Каким образом допустил народ самую ссылку Октавии на остров после того, как столь горячо принял было сторону императрицы против Поппеи?
Не может быть, конечно, чтобы народ в несколько дней разлюбил молодую государыню, но самозабвенные стихийные движения, подобные недавнему паломничеству черни на Палатин со статуями Октавии на плечах, не повторяются дважды, если не имеют страстных и честолюбивых вожаков.
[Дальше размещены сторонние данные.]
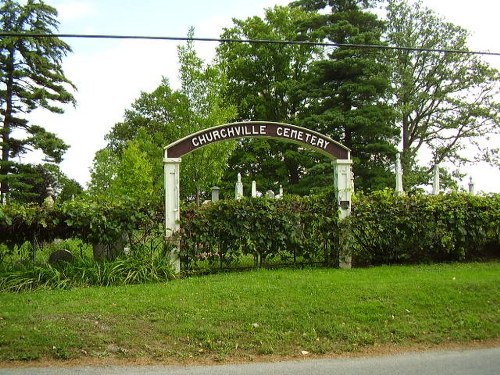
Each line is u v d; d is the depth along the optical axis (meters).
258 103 40.41
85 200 10.27
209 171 22.56
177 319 6.86
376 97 30.94
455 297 7.62
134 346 6.14
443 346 6.36
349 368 5.57
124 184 27.70
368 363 5.74
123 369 5.57
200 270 10.20
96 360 5.83
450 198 11.20
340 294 7.75
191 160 22.28
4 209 9.53
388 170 31.86
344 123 30.08
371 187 30.12
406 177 31.67
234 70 39.62
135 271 9.30
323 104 31.91
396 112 31.69
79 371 5.49
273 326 6.68
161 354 6.00
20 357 5.81
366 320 6.89
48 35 8.98
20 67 29.41
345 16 31.39
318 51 40.12
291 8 40.03
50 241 10.09
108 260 9.80
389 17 36.28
Часть народа молчала, потому что привыкла покорно принимать, как закон, всякое решительное действие верховной власти, каково бы оно ни было; часть выкричалась в палатинской демонстрации и теперь почитала себя уже исполнившей свой долг; часть струсила бичей и копий гвардейского караула; часть могла отстать от защиты своей любимицы, введенная в сомнение упорными клеветами на нее в указе императора; часть роптала и рада была бы помочь, но чувствовала себя бессильной, не имея авторитета, на кого бы в ропоте опереться. Мы ничего не знаем о Дорифоре, но, если сторонником Октавии выступил Паллант, уже его одного было достаточно, чтобы компрометировать дело молодой императрицы и оттолкнуть от нее весьма многих: надменного и алчного старика слишком ненавидели в Риме, его зловещая близость приносила несчастье.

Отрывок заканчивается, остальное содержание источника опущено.